*** Data supplied Section Begins ***

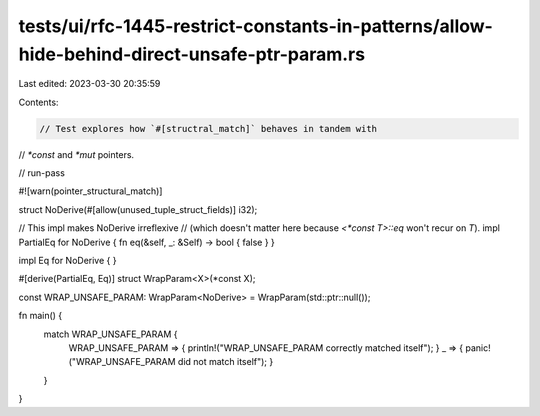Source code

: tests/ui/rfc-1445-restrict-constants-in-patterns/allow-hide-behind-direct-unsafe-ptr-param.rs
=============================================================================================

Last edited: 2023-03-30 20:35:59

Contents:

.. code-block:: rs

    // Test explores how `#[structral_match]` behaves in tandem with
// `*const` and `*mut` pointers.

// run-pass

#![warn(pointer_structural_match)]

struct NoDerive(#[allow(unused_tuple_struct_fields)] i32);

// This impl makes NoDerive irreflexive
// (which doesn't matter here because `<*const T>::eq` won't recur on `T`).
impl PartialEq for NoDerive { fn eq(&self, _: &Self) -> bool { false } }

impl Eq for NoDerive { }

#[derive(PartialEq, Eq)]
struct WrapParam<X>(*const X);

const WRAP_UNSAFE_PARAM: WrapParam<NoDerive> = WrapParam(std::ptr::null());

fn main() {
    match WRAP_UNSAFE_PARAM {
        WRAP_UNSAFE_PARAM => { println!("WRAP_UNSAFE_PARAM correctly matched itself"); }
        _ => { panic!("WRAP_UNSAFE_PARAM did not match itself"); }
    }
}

*** Data supplied Section Ends ***

What is expected: Each record above must be retyped exactly as given, with the images excluded.

Output for this task:
Source code

: tests/ui/rfc-1445-restrict-constants-in-patterns/allow-hide-behind-direct-unsafe-ptr-param.rs
=============================================================================================

Last edited: 2023-03-30 20:35:59

Contents:

.. code-block:: rs

    // Test explores how `#[structral_match]` behaves in tandem with
// `*const` and `*mut` pointers.

// run-pass

#![warn(pointer_structural_match)]

struct NoDerive(#[allow(unused_tuple_struct_fields)] i32);

// This impl makes NoDerive irreflexive
// (which doesn't matter here because `<*const T>::eq` won't recur on `T`).
impl PartialEq for NoDerive { fn eq(&self, _: &Self) -> bool { false } }

impl Eq for NoDerive { }

#[derive(PartialEq, Eq)]
struct WrapParam<X>(*const X);

const WRAP_UNSAFE_PARAM: WrapParam<NoDerive> = WrapParam(std::ptr::null());

fn main() {
    match WRAP_UNSAFE_PARAM {
        WRAP_UNSAFE_PARAM => { println!("WRAP_UNSAFE_PARAM correctly matched itself"); }
        _ => { panic!("WRAP_UNSAFE_PARAM did not match itself"); }
    }
}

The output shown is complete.